Vorliegender Auszug =>
+ + + + +

Von den mehr als 40 Millionen Betroffenen, deren Daten nun ungefragt regelmäßig zentral gespeichert werden, werden viele überhaupt nicht in eine Situation kommen, in der sie solche Daten einreichen müssten. Anders als von Frau von der Leyen behauptet, hat sich die Situation in Sachen informationelle Selbstbestimmung und Datenschutz damit für viele Millionen Arbeitnehmer dramatisch verschlechtert.
Das Bundesverfassungsgericht entschied im Frühjahr 2010, dass die Vorratsdatenspeicherung in ihrer damaligen Form nicht mit dem Grundgesetz zu vereinbaren war. Daher ist sie vorerst ausgesetzt. Worum ging es bei der Vorratsdatenspeicherung?
Mit der Vorratsdatenspeicherung sollten Anbieter von Telekommunikationsdiensten verpflichtet werden, anlasslos, also ohne Anfangsverdacht oder konkrete Gefahr, die Verkehrsdaten aller ihrer Nutzer zu speichern. Mit dem Urteil des Bundesverfassungsgerichts vom März 2010 wurde das Gesetz ausgesetzt; die Telekommunikationsanbieter sind verpflichtet worden, die bereits erfassten Daten sofort zu löschen.

+ + + + +

Gestellte Aufgabe =>
Beantworte anhand des obigen Auszugs zum Datenschutz die folgenden drei Fragen.
1. Wie viele Betroffene nennt der Auszug, deren Daten ungefragt regelmäßig zentral gespeichert werden?
2. In welchem Monat und Jahr erging das Urteil des Bundesverfassungsgerichts zur Vorratsdatenspeicherung?
3. Wozu wurden die Telekommunikationsanbieter nach dem Urteil verpflichtet?

+ + + + +

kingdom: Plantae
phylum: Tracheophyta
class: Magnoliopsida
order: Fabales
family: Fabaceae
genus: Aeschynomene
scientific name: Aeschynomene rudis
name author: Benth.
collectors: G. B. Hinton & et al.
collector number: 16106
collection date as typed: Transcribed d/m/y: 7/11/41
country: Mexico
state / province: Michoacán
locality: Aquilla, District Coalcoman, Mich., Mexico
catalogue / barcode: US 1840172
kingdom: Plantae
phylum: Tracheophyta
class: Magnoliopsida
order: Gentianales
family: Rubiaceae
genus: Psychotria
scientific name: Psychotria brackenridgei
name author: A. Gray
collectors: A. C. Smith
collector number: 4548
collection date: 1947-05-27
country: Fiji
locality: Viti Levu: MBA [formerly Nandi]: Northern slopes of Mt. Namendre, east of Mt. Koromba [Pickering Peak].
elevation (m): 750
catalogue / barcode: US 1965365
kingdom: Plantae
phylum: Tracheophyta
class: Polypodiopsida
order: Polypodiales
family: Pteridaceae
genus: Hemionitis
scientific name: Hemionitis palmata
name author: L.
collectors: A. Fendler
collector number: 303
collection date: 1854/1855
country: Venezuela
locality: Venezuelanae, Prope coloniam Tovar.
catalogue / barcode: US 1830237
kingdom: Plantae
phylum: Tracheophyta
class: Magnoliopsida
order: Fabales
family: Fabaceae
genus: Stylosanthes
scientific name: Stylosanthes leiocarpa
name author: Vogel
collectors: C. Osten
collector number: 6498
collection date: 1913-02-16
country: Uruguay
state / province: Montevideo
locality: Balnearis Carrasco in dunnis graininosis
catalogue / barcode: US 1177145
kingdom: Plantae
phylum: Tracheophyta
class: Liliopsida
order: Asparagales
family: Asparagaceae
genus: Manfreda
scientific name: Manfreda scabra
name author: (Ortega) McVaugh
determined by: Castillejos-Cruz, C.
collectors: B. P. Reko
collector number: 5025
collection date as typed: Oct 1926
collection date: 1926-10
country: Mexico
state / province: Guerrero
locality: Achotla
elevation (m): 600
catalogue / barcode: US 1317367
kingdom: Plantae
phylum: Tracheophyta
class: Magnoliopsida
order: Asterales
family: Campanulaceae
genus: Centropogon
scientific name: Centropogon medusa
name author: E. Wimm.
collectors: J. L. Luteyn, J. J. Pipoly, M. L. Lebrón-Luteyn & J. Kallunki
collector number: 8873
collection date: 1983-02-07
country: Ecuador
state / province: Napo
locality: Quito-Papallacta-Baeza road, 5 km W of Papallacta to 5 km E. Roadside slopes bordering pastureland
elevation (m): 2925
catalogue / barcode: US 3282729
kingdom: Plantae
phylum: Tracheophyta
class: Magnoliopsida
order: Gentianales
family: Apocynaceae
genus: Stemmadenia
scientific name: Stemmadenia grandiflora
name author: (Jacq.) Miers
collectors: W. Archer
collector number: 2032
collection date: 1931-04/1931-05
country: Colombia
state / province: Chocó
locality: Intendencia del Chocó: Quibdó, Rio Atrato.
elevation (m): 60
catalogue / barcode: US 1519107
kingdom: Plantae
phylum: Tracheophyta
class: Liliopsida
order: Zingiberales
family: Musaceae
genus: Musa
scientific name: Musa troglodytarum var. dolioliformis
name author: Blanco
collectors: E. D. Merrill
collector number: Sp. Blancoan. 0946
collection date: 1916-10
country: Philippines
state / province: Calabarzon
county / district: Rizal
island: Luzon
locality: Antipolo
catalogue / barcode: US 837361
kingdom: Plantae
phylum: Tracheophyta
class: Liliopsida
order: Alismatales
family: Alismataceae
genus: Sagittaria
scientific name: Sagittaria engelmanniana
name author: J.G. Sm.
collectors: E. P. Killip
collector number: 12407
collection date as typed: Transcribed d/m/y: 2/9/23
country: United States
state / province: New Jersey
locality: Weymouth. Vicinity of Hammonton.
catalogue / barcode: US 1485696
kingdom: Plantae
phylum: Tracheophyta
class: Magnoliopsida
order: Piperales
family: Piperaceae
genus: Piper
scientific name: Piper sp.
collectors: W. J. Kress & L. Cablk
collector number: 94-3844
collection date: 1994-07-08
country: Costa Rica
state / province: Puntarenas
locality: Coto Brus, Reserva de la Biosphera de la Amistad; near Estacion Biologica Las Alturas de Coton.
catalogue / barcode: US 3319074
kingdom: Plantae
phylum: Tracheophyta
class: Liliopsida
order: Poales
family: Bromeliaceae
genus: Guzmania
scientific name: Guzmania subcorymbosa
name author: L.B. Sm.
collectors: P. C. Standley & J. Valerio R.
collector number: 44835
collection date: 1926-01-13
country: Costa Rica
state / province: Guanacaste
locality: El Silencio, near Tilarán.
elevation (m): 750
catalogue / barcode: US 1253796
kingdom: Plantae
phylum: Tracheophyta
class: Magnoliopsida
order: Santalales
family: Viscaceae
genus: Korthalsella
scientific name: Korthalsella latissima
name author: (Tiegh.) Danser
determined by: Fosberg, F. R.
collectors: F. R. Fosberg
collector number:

+ + + + +

Ergebnis der Aufgabe =>
1. Mehr als 40 Millionen.
2. Im März 2010.
3. Sie mussten die bereits erfassten Daten sofort löschen.